Unicode matching bug in AutoModerator

https://www.reddit.com/r/AutoModerator/comments/bn4u8j/unicode_matching_bug_in_automoderator/

created by dequeued on 10/05/2019 at 22:37 UTC*

14 upvotes, 5 top-level comments (showing 5)

At some point on or shortly before April 11th, something changed how Unicode text is being matched in AutoModerator and this broke some rules. As a result, rules dealing with non-ASCII stuff are matching incorrectly and this issue is being experienced by multiple subreddits.
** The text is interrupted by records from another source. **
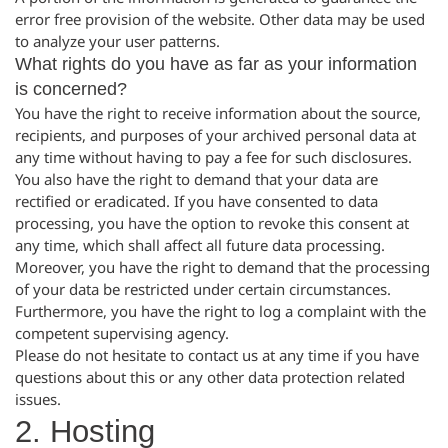
error free provision of the website. Other data may be used
to analyze your user patterns.
What rights do you have as far as your information
is concerned?
You have the right to receive information about the source,
recipients, and purposes of your archived personal data at
any time without having to pay a fee for such disclosures.
You also have the right to demand that your data are
rectified or eradicated. If you have consented to data
processing, you have the option to revoke this consent at
any time, which shall affect all future data processing.
Moreover, you have the right to demand that the processing
of your data be restricted under certain circumstances.
Furthermore, you have the right to log a complaint with the
competent supervising agency.
Please do not hesitate to contact us at any time if you have
questions about this or any other data protection related
issues.
2. Hosting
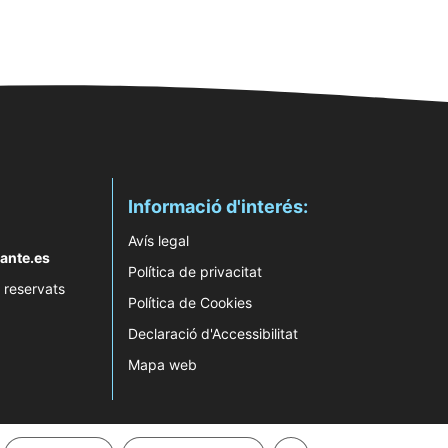
Informació d'interés:
Avís legal
ante.es
Política de privacitat
 reservats
Política de Cookies
Declaració d'Accessibilitat
Mapa web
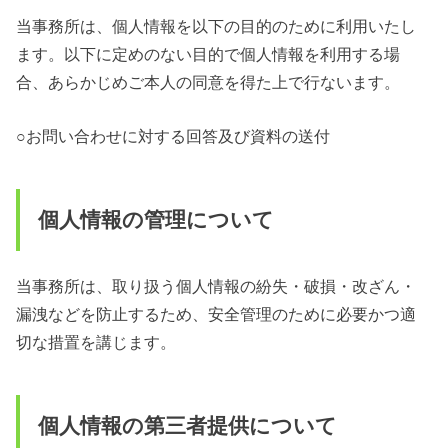
当事務所は、個人情報を以下の目的のために利用いたし
ます。以下に定めのない目的で個人情報を利用する場
合、あらかじめご本人の同意を得た上で行ないます。
○お問い合わせに対する回答及び資料の送付
個人情報の管理について
当事務所は、取り扱う個人情報の紛失・破損・改ざん・
漏洩などを防止するため、安全管理のために必要かつ適
切な措置を講じます。
個人情報の第三者提供について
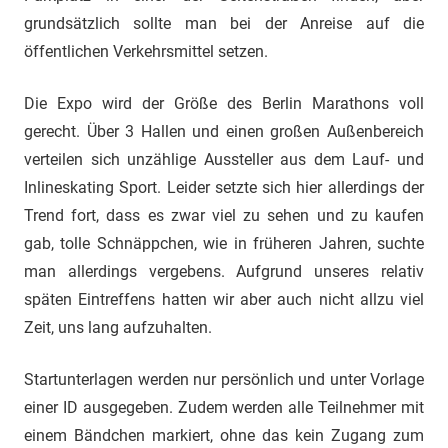
grundsätzlich sollte man bei der Anreise auf die
öffentlichen Verkehrsmittel setzen.
Die Expo wird der Größe des Berlin Marathons voll
gerecht. Über 3 Hallen und einen großen Außenbereich
verteilen sich unzählige Aussteller aus dem Lauf- und
Inlineskating Sport. Leider setzte sich hier allerdings der
Trend fort, dass es zwar viel zu sehen und zu kaufen
gab, tolle Schnäppchen, wie in früheren Jahren, suchte
man allerdings vergebens. Aufgrund unseres relativ
späten Eintreffens hatten wir aber auch nicht allzu viel
Zeit, uns lang aufzuhalten.
Startunterlagen werden nur persönlich und unter Vorlage
einer ID ausgegeben. Zudem werden alle Teilnehmer mit
einem Bändchen markiert, ohne das kein Zugang zum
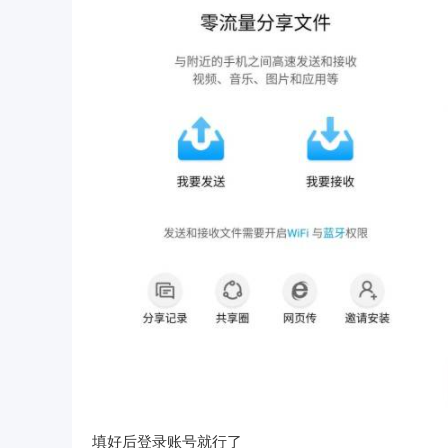
填好后登录账号就行了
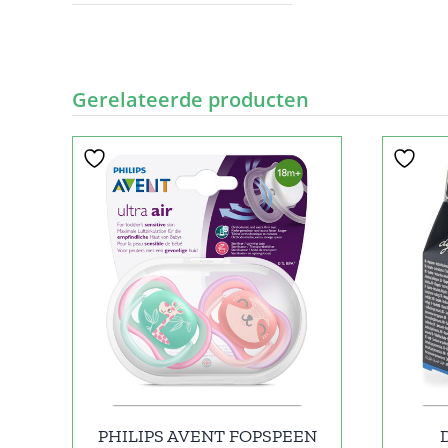
Gerelateerde producten
PHILIPS AVENT FOPSPEEN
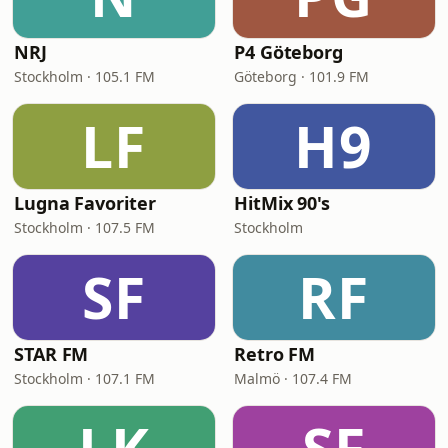
NRJ
P4 Göteborg
Stockholm · 105.1 FM
Göteborg · 101.9 FM
LF
H9
Lugna Favoriter
HitMix 90's
Stockholm · 107.5 FM
Stockholm
SF
RF
STAR FM
Retro FM
Stockholm · 107.1 FM
Malmö · 107.4 FM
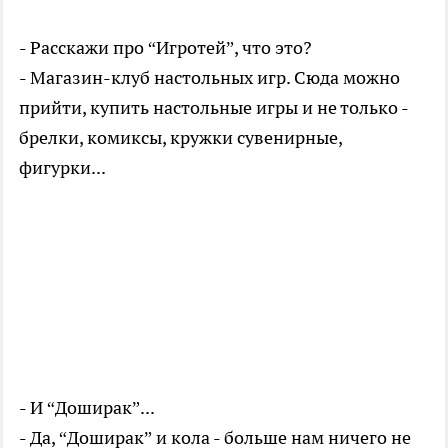
- Расскажи про “Игротей”, что это?
- Магазин-клуб настольных игр. Сюда можно
прийти, купить настольные игры и не только -
брелки, комиксы, кружки сувенирные,
фигурки...
- И “Доширак”...
- Да, “Доширак” и кола - больше нам ничего не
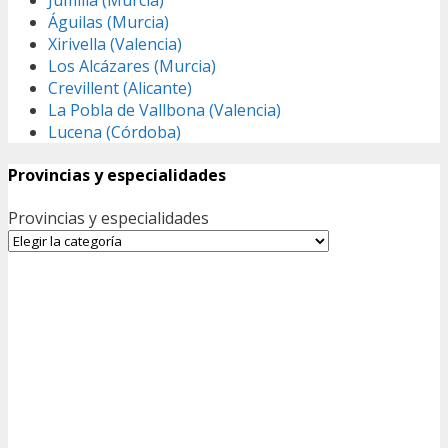
Águilas (Murcia)
Xirivella (Valencia)
Los Alcázares (Murcia)
Crevillent (Alicante)
La Pobla de Vallbona (Valencia)
Lucena (Córdoba)
Provincias y especialidades
Provincias y especialidades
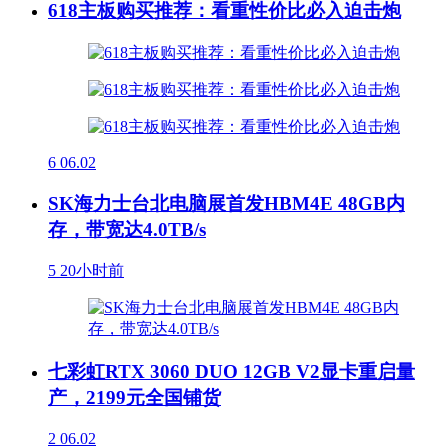
618主板购买推荐：看重性价比必入迫击炮
6
06.02
SK海力士台北电脑展首发HBM4E 48GB内
存，带宽达4.0TB/s
5
20小时前
七彩虹RTX 3060 DUO 12GB V2显卡重启量
产，2199元全国铺货
2
06.02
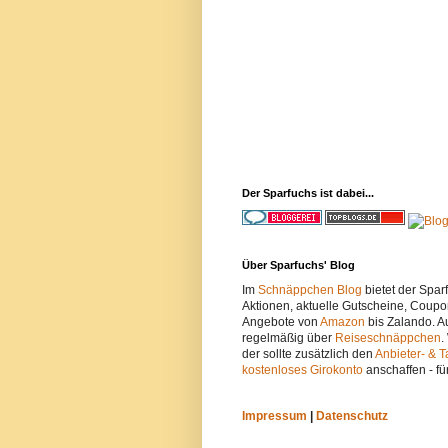
Der Sparfuchs ist dabei...
Über Sparfuchs' Blog
Im
Schnäppchen Blog
bietet der Spa
Aktionen, aktuelle Gutscheine, Coupo
Angebote von
Amazon
bis Zalando. A
regelmäßig über
Reiseschnäppchen
.
der sollte zusätzlich den
Anbieter- & T
kostenloses Girokonto
anschaffen - fü
Impressum
|
Datenschutz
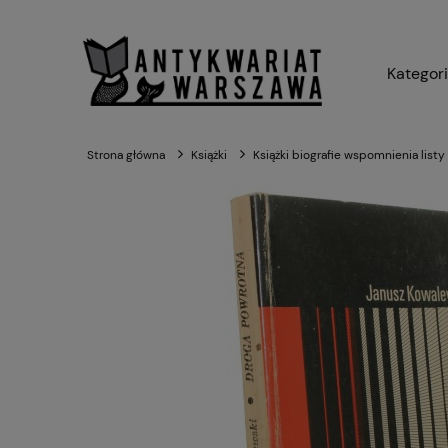
Kategor
Strona główna
Książki
Książki biografie wspomnienia listy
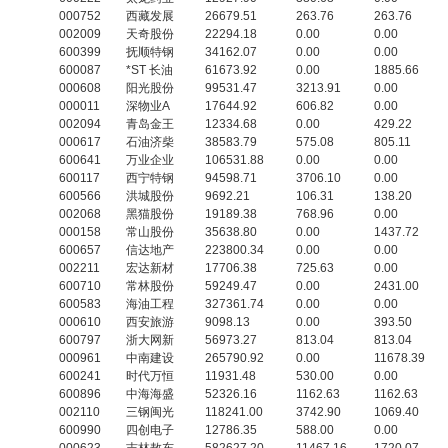
000752
西藏发展
26679.51
263.76
263.76
002009
天奇股份
22294.18
0.00
0.00
600399
抚顺特钢
34162.07
0.00
0.00
600087
*ST 长油
61673.92
0.00
1885.66
000608
阳光股份
99531.47
3213.91
0.00
000011
深物业A
17644.92
606.82
0.00
002094
青岛金王
12334.68
0.00
429.22
000617
石油济柴
38583.79
575.08
805.11
600641
万业企业
106531.88
0.00
0.00
600117
西宁特钢
94598.71
3706.10
0.00
600566
洪城股份
9692.21
106.31
138.20
002068
黑猫股份
19189.38
768.96
0.00
000158
常山股份
35638.80
0.00
1437.72
600657
信达地产
223800.34
0.00
0.00
002211
宏达新材
17706.38
725.63
0.00
600710
常林股份
59249.47
0.00
2431.00
600583
海油工程
327361.74
0.00
0.00
000610
西安旅游
9098.13
0.00
393.50
600797
浙大网新
56973.27
813.04
813.04
000961
中南建设
265790.92
0.00
11678.39
600241
时代万恒
11931.48
530.00
0.00
600896
中海海盛
52326.16
1162.63
1162.63
002110
三钢闽光
118241.00
3742.90
1069.40
600990
四创电子
12786.35
588.00
0.00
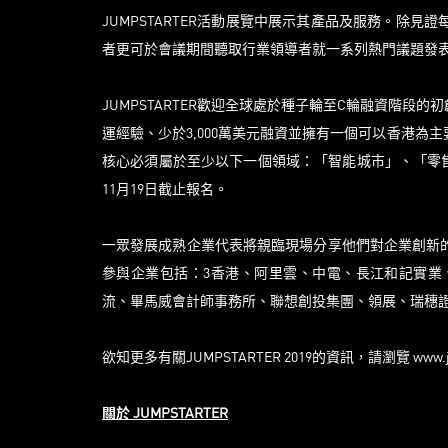
JUMPSTARTER活動展覽中展示其產品及服務。除
者更可於會議期間聽取行業領導者就一系列熱門議題發
JUMPSTARTER歡迎全球處於種子輪至C輪融資階段的初創
運經驗、少於3,000萬美元融資並擁有一個可以香港
核心必須屬於至少以下一個領域：「智能城市」、「零售」、「先
11月19日截止報名。
一眾發展成熟企業代表將親臨現場分享他們對企業創新的
參與企業包括：3香港、阿里雲、中電、長江和記實業
流、畢馬威會計師事務所、聯想創投集團、領展、瑞穗
欲知更多有關JUMPSTARTER 2019的資訊，請瀏覽
www.
關於
JUMPSTARTER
Here's a small example that reproduces the issue:

--------------------------------------------------------------------------------

title+body (includes, case-sensitive): ['â']
moderators_exempt: false
action: filter
action_reason: "Test rule [{{match}}]"

--------------------------------------------------------------------------------

This rule matches on `’` (RIGHT SINGLE QUOTATION MARK U+2019).

Now, because `â` is U+00E2 and `’` just happens to be encoded as 0xE2 0x80 0x99 in UTF-8, I suspected that some change may have screwed up how text is handled in AutoModerator (or perhaps how text is being manipulated prior to AutoModerator processing). To confirm this, I also tested `†` (DAGGER U+2020) which is encoded as 0xE2 0x80 0xA0 in UTF-8. It also triggers the same incorrect match of `â`.
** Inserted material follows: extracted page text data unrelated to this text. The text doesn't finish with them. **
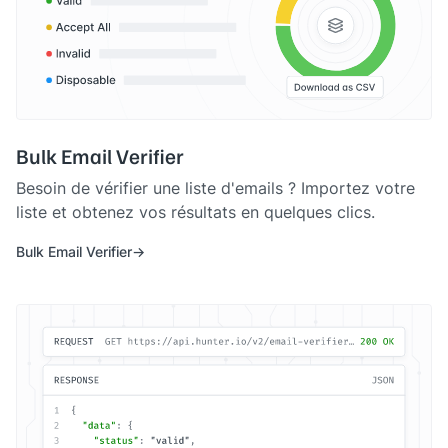
Bulk Email Verifier
Besoin de vérifier une liste d'emails ? Importez votre
liste et obtenez vos résultats en quelques clics.
Bulk Email Verifier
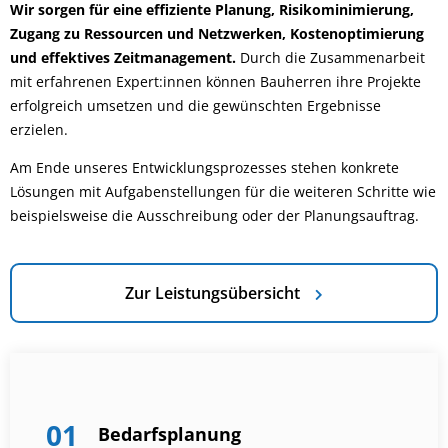
Wir sorgen für eine effiziente Planung, Risikominimierung,
Zugang zu Ressourcen und Netzwerken, Kostenoptimierung
und effektives Zeitmanagement.
Durch die Zusammenarbeit
mit erfahrenen Expert:innen können Bauherren ihre Projekte
erfolgreich umsetzen und die gewünschten Ergebnisse
erzielen.
Am Ende unseres Entwicklungsprozesses stehen konkrete
Lösungen mit Aufgabenstellungen für die weiteren Schritte wie
beispielsweise die Ausschreibung oder der Planungsauftrag.
Zur Leistungsübersicht
01
Bedarfsplanung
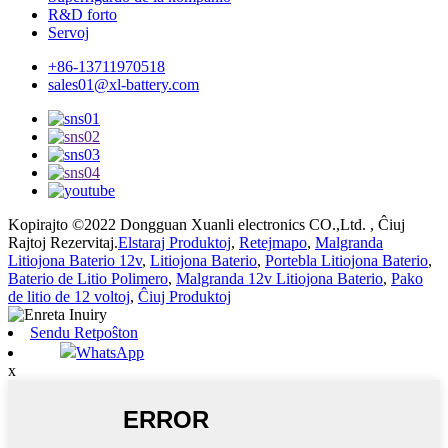
R&D forto
Servoj
+86-13711970518
sales01@xl-battery.com
Kopirajto ©2022 Dongguan Xuanli electronics CO.,Ltd. , Ĉiuj
Rajtoj Rezervitaj.
Elstaraj Produktoj
,
Retejmapo
,
Malgranda
Litiojona Baterio 12v
,
Litiojona Baterio
,
Portebla Litiojona Baterio
,
Baterio de Litio Polimero
,
Malgranda 12v Litiojona Baterio
,
Pako
de litio de 12 voltoj
,
Ĉiuj Produktoj
Sendu Retpoŝton
WhatsApp
x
If an admin is reading this, you can see my test page at http://redd.it/bn4fld[1] and check the AutoModerator logs for matches that make no sense on that subreddit.

1: http://redd.it/bn4fld

Finally, comments and submissions that *should* trigger this rule (i.e., ones with an `â` present) no longer match.

Edit:

I'm pretty sure it's some sort of double-encoding or UTF-8 encoding issue. I tested a different rule with `ã` (U+00E3) and lo and behold, it matches on `あ` (U+3042 HIRAGANA LETTER A) because AutoModerator is passed 0xE3 0x81 0x82 (the UTF-8 for `あ`) instead of the proper Unicode.

Comments

Comment by redtaboo at 10/05/2019 at 23:18 UTC*

7 upvotes, 3 direct replies

Heya -- sorry about this, we're aware of this and are looking into it. Unfortunately, we may not have more information until next week, but I'll keep you posted!

thank you for this detailed information as well --I notice you're see an issues specifically with matching â incorrectly, /u/shiruken mentioned something similar but different elsewhere. That might be a lead, thank you!!
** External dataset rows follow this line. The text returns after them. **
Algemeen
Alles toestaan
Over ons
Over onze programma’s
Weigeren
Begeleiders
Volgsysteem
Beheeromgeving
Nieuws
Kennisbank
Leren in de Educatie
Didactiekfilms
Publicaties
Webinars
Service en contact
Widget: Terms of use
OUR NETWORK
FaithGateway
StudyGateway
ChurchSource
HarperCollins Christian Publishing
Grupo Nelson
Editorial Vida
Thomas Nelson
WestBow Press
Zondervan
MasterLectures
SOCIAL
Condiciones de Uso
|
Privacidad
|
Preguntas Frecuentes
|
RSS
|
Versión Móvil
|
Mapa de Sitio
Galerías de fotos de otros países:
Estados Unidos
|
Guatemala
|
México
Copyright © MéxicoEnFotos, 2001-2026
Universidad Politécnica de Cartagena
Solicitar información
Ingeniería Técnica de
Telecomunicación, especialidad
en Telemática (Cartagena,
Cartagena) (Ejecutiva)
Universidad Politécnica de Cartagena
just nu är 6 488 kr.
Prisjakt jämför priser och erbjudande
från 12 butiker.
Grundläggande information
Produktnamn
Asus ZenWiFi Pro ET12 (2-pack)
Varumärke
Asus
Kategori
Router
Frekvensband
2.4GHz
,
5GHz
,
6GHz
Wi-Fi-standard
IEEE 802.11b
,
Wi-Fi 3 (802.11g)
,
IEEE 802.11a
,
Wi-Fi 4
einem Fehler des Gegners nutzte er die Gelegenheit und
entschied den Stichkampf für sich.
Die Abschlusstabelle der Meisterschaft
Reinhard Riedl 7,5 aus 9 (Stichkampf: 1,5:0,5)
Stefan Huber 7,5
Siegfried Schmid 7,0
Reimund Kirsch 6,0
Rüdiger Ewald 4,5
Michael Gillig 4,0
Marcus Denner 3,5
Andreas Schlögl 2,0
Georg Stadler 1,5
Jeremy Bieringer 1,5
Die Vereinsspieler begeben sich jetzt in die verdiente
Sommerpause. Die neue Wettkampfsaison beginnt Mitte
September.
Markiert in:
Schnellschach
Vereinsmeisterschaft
Comment by roionsteroids at 10/05/2019 at 23:12 UTC

2 upvotes, 1 direct replies

It has always been kinda buggy, especially with ranges.

Comment by dequeued at 10/05/2019 at 22:38 UTC

1 upvotes, 0 direct replies

tagging /u/alienth

Comment by Bardfinn at 10/05/2019 at 23:16 UTC

1 upvotes, 1 direct replies

I've talked with some folks who have had difficulty with U+2019 not registering in the appropriate Unicode groups for Regex -- As here[1]. A workaround was found for them to handle emoji without using the Unicode classes, and I never followed up to write a testrig to print out reports showing the `{{match}}` for the regex to demonstrate the scope of the problem.

1: https://www.reddit.com/r/AutoModerator/comments/bjsax4/the_emoji_rule_which_was_taken_directly_from_the/

Comment by Djentleman420 at 11/05/2019 at 19:45 UTC

1 upvotes, 1 direct replies

This explains why my attempt at a rule isn't working.. i am trying to remove posts that use any non-standard latin characters in titles. This was what i was trying:

priority: 2
title (includes, regex): ['[^\u0000-\u007f]']
moderators_exempt: false
comment: |
Your submission has been removed. The title may only include standard Latin characters 
(those on your keyboard).

If you wish to re-submit, please do so with only standard characters.
action: remove
action_reason: "Non-Standard Characters In Title"
---

Do you think if i were to replace the unicode range with every individual character it would work?